Scottish keeper, Kenny Campbell, told his life story in the Weekly News in May and June of 1921. He made 142 apperances for Liverpool from 1912-1920. In the first chapter he had just left Scotland for Liverpool.
Saturday, June 4 – 1921
When Albert Shepherd bested Liverpool,
And what a walking in Epping Forest led to.
By Kenneth Campbell
“Kenneth Campbell, the famous goalkeeper for Partick Thistle and Scotland, continues the story of his football career. Joining Liverpool when a lad as understudy to the renounced Sam Hardy, the prince of English goalkeepers, Kenneth ultimately succeeded in displacing Hardy, who went to Aston Villa. A year ago he, was chosen to guard Scotia’s goal against England, and shortly afterwards he joined Partick Thistle, and this season he played against Wales and Ireland, and helped his club to win the Scottish Cup.”
Although admitting that I reached the goal (no pun meant) of my ambition in being selected to play for my country in its international games, there are in my possession two souvenirs of my football career of which I feel most proud.

• • • • •

= Challenge A =
Output the lines of the records from the line with "locality: Rock Creek" to the line with "scientific name: Titanophora sp." as a JSON list of strings, one string per line, with blank lines omitted.
The memoir and the records were taken from unrelated sources.

= Source material =
• • • • •

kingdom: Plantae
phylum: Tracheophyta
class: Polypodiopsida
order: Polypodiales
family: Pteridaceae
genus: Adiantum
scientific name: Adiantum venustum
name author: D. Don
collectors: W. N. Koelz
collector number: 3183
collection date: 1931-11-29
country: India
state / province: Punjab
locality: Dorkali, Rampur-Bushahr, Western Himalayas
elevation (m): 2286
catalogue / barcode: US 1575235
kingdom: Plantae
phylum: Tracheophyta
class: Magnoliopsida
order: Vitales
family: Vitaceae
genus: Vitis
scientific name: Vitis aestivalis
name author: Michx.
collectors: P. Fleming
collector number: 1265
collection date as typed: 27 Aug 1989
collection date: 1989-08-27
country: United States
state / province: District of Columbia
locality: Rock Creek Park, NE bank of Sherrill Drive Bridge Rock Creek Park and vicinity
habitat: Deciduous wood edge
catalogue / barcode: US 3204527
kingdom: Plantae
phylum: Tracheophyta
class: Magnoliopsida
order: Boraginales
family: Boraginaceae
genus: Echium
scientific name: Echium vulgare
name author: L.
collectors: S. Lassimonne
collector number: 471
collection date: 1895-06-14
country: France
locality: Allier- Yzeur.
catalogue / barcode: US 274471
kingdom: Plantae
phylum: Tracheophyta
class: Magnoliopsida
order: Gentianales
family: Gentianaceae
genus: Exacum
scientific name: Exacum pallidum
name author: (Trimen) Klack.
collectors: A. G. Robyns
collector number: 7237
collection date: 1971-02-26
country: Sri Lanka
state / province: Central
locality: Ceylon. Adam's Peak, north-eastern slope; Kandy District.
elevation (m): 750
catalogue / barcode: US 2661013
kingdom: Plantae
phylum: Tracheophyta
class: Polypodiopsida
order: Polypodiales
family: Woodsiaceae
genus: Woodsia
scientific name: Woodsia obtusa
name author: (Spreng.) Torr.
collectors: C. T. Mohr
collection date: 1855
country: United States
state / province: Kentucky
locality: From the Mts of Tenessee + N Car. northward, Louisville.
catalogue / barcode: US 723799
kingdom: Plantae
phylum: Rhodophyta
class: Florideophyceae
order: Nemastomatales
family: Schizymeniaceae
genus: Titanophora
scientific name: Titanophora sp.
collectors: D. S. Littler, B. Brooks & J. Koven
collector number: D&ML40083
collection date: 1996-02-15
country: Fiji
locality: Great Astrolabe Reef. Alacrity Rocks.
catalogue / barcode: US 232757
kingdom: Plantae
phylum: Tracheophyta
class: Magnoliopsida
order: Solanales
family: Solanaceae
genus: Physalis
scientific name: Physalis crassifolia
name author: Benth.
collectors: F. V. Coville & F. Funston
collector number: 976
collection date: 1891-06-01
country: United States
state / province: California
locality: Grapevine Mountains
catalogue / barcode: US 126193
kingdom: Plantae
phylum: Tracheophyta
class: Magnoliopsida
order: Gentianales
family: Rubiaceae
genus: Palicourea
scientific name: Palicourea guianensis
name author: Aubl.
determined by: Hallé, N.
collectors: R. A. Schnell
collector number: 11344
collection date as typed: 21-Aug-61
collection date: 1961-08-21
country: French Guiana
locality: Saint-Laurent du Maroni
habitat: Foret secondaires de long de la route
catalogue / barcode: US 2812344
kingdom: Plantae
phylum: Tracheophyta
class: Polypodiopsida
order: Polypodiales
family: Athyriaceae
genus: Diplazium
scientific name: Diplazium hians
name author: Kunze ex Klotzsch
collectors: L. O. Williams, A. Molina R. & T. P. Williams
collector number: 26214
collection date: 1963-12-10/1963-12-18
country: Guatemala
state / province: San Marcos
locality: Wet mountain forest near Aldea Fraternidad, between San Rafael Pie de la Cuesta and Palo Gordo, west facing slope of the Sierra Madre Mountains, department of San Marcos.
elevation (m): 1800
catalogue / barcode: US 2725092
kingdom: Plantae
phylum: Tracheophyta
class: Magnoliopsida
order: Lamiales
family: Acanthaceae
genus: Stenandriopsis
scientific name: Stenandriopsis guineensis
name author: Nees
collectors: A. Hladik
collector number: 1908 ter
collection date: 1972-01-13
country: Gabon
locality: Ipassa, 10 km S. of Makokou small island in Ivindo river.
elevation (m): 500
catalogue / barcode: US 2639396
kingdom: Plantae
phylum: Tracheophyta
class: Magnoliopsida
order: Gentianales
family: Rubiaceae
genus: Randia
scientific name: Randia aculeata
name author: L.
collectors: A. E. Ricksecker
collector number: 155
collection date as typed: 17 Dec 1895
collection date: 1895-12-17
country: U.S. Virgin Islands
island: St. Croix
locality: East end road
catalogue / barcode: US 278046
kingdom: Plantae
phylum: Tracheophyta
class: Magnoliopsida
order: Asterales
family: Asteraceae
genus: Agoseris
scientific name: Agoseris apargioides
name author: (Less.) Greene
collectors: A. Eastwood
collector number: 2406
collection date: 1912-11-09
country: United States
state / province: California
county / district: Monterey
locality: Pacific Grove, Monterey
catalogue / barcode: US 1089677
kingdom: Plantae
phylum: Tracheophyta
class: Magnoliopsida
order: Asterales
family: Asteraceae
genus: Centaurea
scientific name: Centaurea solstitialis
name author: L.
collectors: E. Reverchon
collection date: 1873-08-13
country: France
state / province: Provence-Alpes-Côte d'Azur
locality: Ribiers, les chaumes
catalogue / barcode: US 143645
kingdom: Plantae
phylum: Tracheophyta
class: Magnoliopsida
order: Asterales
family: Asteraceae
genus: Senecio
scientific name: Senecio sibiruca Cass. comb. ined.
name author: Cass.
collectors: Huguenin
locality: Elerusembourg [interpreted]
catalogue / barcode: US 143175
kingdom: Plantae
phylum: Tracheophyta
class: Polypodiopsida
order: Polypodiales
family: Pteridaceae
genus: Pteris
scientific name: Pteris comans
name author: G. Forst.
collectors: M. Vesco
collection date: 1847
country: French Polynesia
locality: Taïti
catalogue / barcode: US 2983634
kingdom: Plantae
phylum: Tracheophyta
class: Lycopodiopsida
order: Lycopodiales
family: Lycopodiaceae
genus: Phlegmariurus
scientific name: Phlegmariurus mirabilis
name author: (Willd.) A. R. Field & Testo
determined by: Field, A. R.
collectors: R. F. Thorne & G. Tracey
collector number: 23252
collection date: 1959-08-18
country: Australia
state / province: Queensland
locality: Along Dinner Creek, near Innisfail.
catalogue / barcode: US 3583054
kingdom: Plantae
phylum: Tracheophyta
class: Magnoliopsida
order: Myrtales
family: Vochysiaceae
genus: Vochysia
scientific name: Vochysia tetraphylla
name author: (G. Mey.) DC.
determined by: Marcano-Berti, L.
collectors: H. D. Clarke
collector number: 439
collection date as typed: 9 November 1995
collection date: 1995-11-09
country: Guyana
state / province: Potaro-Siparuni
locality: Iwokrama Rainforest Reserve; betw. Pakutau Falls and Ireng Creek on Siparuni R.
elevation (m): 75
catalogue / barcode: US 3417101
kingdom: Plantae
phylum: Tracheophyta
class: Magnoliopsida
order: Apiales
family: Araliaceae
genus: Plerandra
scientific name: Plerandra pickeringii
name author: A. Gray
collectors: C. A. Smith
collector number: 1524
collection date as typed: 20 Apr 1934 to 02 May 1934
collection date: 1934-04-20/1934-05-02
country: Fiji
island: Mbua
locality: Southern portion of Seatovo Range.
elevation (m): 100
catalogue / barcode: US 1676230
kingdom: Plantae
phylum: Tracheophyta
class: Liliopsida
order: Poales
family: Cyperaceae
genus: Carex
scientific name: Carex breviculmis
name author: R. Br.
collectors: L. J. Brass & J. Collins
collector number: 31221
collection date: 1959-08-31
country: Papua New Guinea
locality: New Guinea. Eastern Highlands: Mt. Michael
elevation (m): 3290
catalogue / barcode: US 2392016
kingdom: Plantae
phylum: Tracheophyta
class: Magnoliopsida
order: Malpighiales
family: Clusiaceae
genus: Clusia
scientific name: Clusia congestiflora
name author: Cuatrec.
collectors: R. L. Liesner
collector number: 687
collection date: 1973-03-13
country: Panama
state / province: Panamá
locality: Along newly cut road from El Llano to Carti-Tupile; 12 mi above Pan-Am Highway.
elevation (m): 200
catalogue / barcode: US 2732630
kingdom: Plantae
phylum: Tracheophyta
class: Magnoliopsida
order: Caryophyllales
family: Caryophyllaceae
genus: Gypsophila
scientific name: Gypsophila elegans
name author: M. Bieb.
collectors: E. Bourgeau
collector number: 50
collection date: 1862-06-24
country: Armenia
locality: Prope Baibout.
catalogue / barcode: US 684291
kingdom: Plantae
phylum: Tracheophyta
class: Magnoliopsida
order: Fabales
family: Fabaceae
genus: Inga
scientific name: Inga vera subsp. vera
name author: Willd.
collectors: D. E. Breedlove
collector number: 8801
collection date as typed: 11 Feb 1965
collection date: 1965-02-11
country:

• • • • •

= Challenge B =
Answer these questions from the memoir:
(i) How many appearances did Kenny Campbell make for Liverpool?
(ii) According to the headline, who bested Liverpool?
(iii) Which cup did Campbell help his club win this season?

= Full solution A =
[
  "locality: Rock Creek Park, NE bank of Sherrill Drive Bridge Rock Creek Park and vicinity",
  "habitat: Deciduous wood edge",
  "catalogue / barcode: US 3204527",
  "kingdom: Plantae",
  "phylum: Tracheophyta",
  "class: Magnoliopsida",
  "order: Boraginales",
  "family: Boraginaceae",
  "genus: Echium",
  "scientific name: Echium vulgare",
  "name author: L.",
  "collectors: S. Lassimonne",
  "collector number: 471",
  "collection date: 1895-06-14",
  "country: France",
  "locality: Allier- Yzeur.",
  "catalogue / barcode: US 274471",
  "kingdom: Plantae",
  "phylum: Tracheophyta",
  "class: Magnoliopsida",
  "order: Gentianales",
  "family: Gentianaceae",
  "genus: Exacum",
  "scientific name: Exacum pallidum",
  "name author: (Trimen) Klack.",
  "collectors: A. G. Robyns",
  "collector number: 7237",
  "collection date: 1971-02-26",
  "country: Sri Lanka",
  "state / province: Central",
  "locality: Ceylon. Adam's Peak, north-eastern slope; Kandy District.",
  "elevation (m): 750",
  "catalogue / barcode: US 2661013",
  "kingdom: Plantae",
  "phylum: Tracheophyta",
  "class: Polypodiopsida",
  "order: Polypodiales",
  "family: Woodsiaceae",
  "genus: Woodsia",
  "scientific name: Woodsia obtusa",
  "name author: (Spreng.) Torr.",
  "collectors: C. T. Mohr",
  "collection date: 1855",
  "country: United States",
  "state / province: Kentucky",
  "locality: From the Mts of Tenessee + N Car. northward, Louisville.",
  "catalogue / barcode: US 723799",
  "kingdom: Plantae",
  "phylum: Rhodophyta",
  "class: Florideophyceae",
  "order: Nemastomatales",
  "family: Schizymeniaceae",
  "genus: Titanophora",
  "scientific name: Titanophora sp."
]

= Full solution B =
(i) 142
(ii) Albert Shepherd
(iii) The Scottish Cup